* [Votre tâche] Citez mot pour mot le passage du texte sur la cuisine aphrodisiaque en commençant par « Il donne notamment » et en poursuivant jusqu'à « de la transmission. ».

[Extrait du texte]

Dans son livre Cinq mille ans de cuisine aphrodisiaque, Pino Correnti, restaurateur sicilien spécialisé dans la cuisine aphrodisiaque, propose des recettes galantes de l’histoire.

Il donne notamment celle d’une omelette sucrée que Louis XIV faisait dans son cabinet particulier quand il était en galante compagnie. Il l’accompagnait, précise-t-il, de champagne.

Comme souvent avec Pino Correnti, on a des recettes dites authentiques mais on a rarement les références. Cela correspond bien à la nature de la recette aphrodisiaque, qui se doit d’être confidentielle, mais c’est toujours un peu gênant, car se pose alors la question de la transmission.

J’ai voulu mener l’enquête avant de vous la proposer, mais en même temps, où trouver la recette ?

[/Extrait du texte]
[Documents sources]

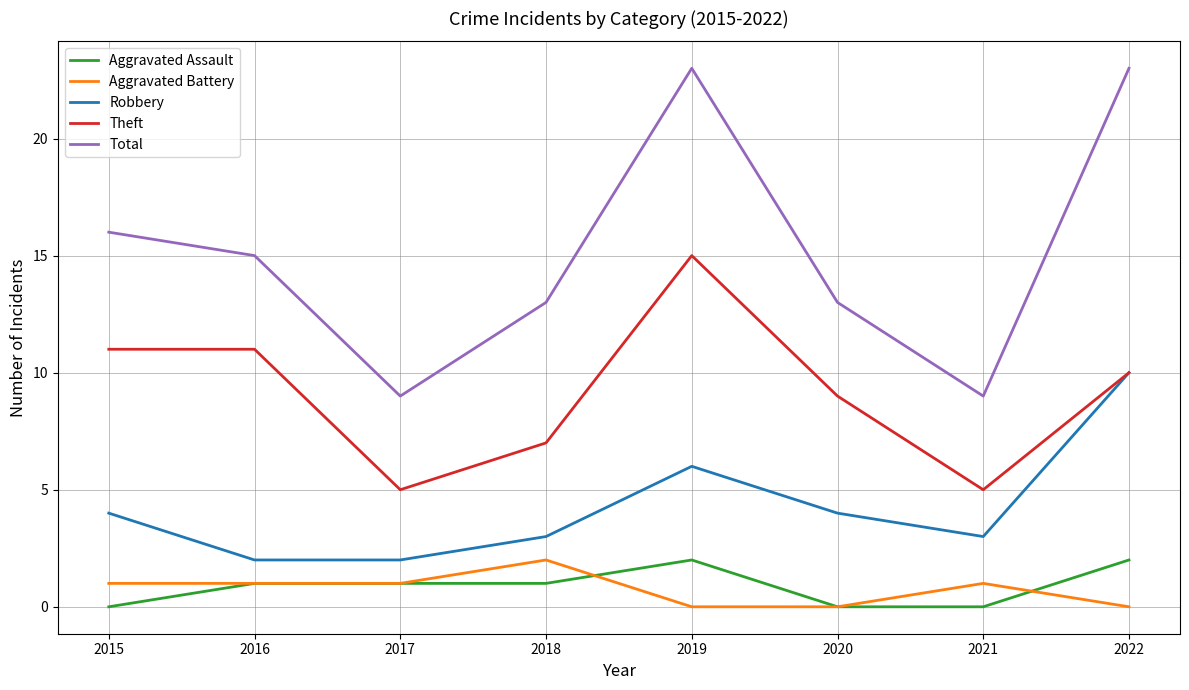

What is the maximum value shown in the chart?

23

[/Documents sources]
[Documents sources]

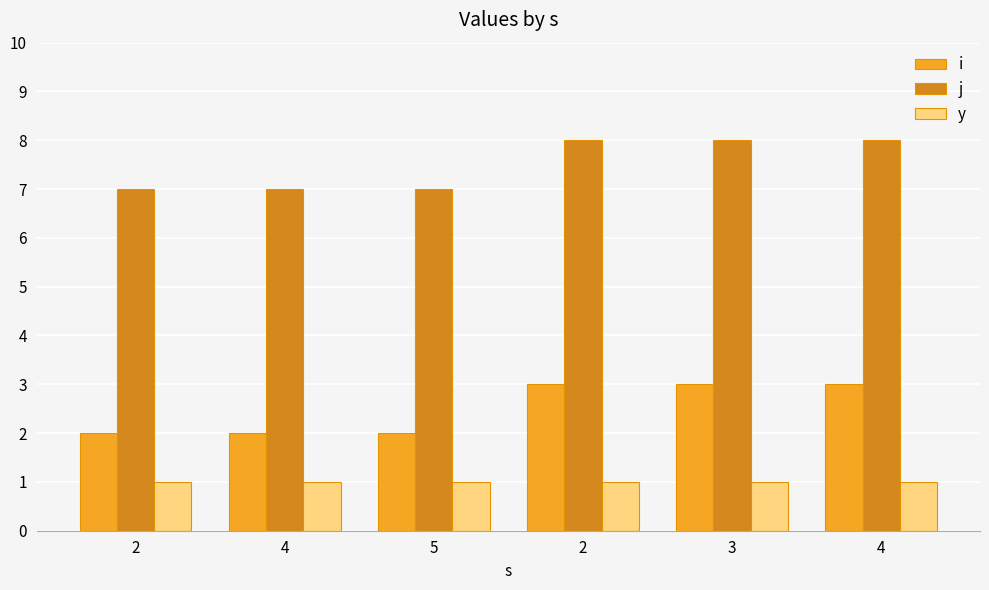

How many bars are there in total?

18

[/Documents sources]

* [Réponse à la tâche]
Il donne notamment celle d’une omelette sucrée que Louis XIV faisait dans son cabinet particulier quand il était en galante compagnie. Il l’accompagnait, précise-t-il, de champagne.

Comme souvent avec Pino Correnti, on a des recettes dites authentiques mais on a rarement les références. Cela correspond bien à la nature de la recette aphrodisiaque, qui se doit d’être confidentielle, mais c’est toujours un peu gênant, car se pose alors la question de la transmission.